Treaty | Region | Land (in sq. km.) | States | Date in force |
---|---|---|---|---|
Antarctic | Antarctica | 14,000,000 | 1961-06-23 | |
Space | Outer space | 1967-10-10 | ||
Tlatelolco | Latin America and the Caribbean | 21,069,501 | 33 | 1969-04-25 |
Seabed | Seabed | 1972-05-18 | ||
Rarotonga | South Pacific | 9,008,458 | 13 | 1986-12-11[1] |
Bangkok | ASEAN | 4,465,501 | 10 | 1997-03-28[2] |
Semei | Central Asia | 4,003,451 | 5 | 2009-03-21[3] |
Pelindaba | Africa | 30,221,532 | 53 | 2009-07-15 |
All NWFZs combined: | 84,000,000 | 114 | 39% of the world population | |
Nuclear weapons states | 41,400,000 | 9 | 47% of the world population | |
Neither NWS nor NWFZ | 24,000,000 | 74 | 14% of the world population |
A nuclear-weapon-free zone (NWFZ) is defined by the United Nations as an agreement that a group of states has freely established by treaty or convention that bans the development, manufacturing, control, possession, testing, stationing or transporting of nuclear weapons in a given area, that has mechanisms of verification and control to enforce its obligations, and that is recognized as such by the General Assembly of the United Nations.[4] NWFZs have a similar purpose to, but are distinct from, the Treaty on the Non-Proliferation of Nuclear Weapons to which most countries including five nuclear weapons states are a party. Another term, nuclear-free zone, often means an area that has banned both nuclear power and nuclear weapons, and sometimes nuclear waste and nuclear propulsion, and usually does not mean a UN-acknowledged international treaty.

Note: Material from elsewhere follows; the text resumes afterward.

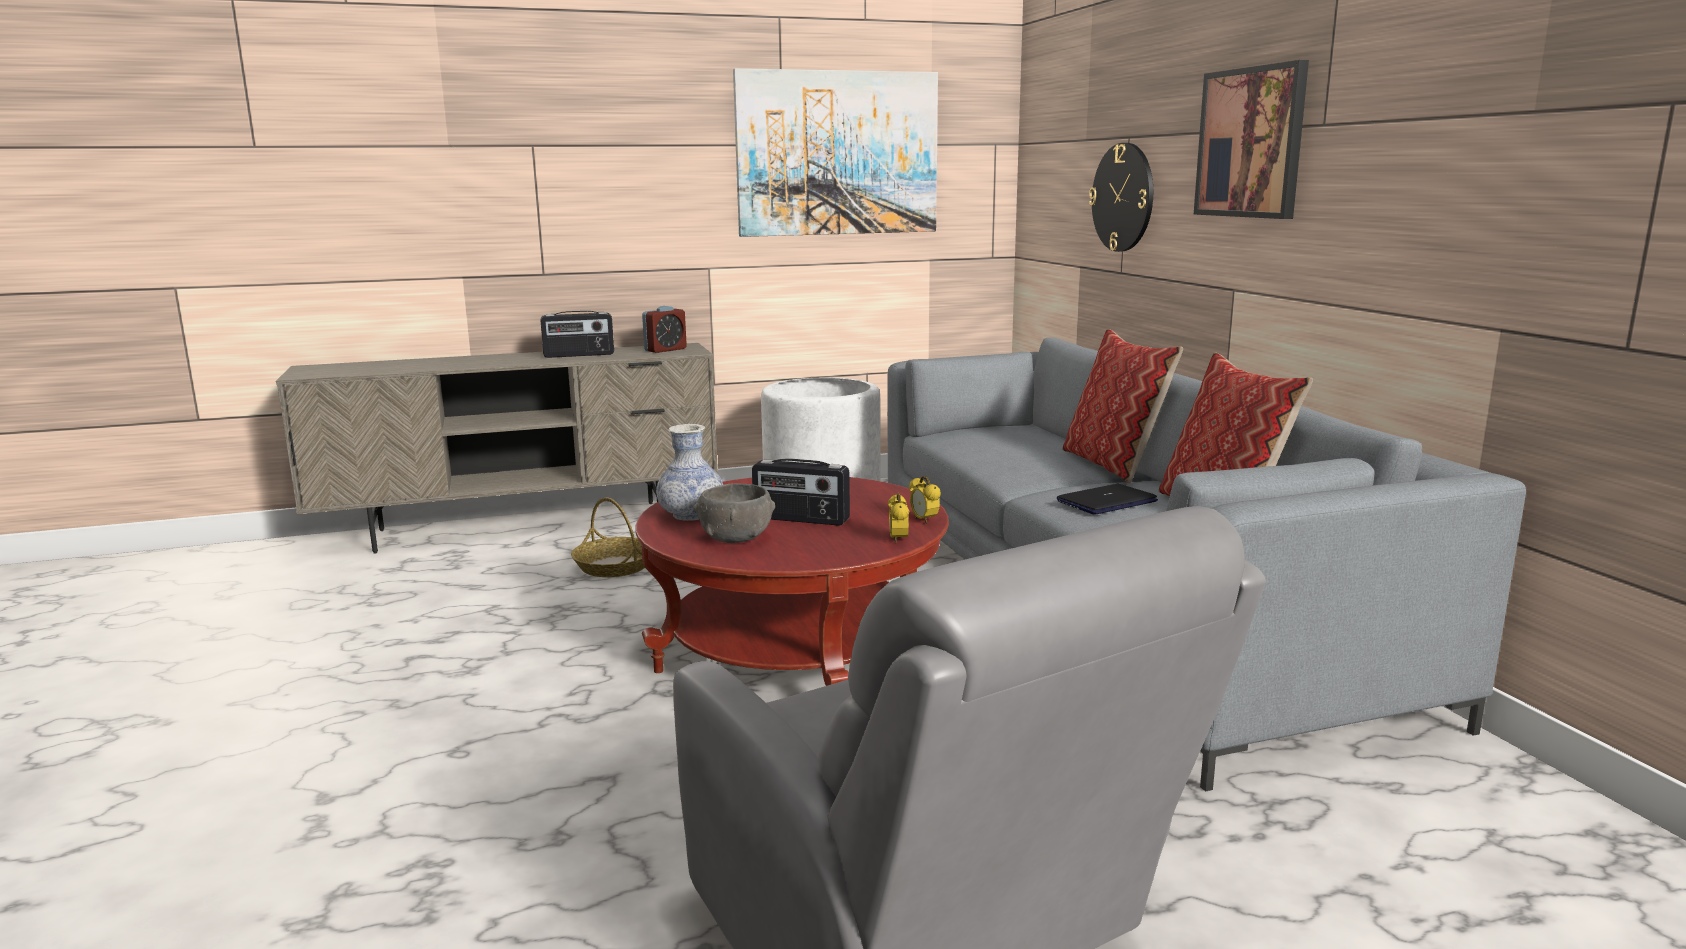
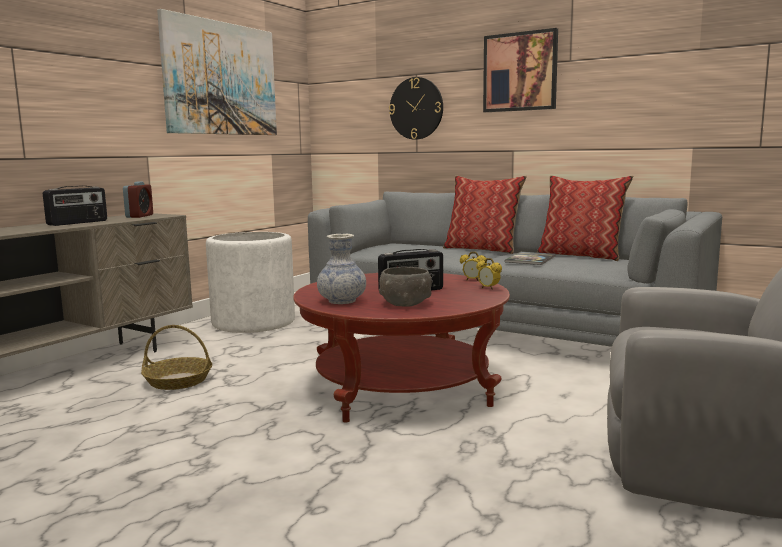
camera: 40 degrees left, 5 degrees down
(1106, 501) = (530, 259): laptop -> book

The NWFZ definition does not count countries or smaller regions that have outlawed nuclear weapons simply by their own law, like Austria with the Atomsperrgesetz in 1999. Similarly the 2+4 Treaty, which led to German reunification, banned nuclear weapons in the new states of Germany (Berlin and former East Germany), but was an agreement only among the six signatory countries, without formal NWFZ mechanisms.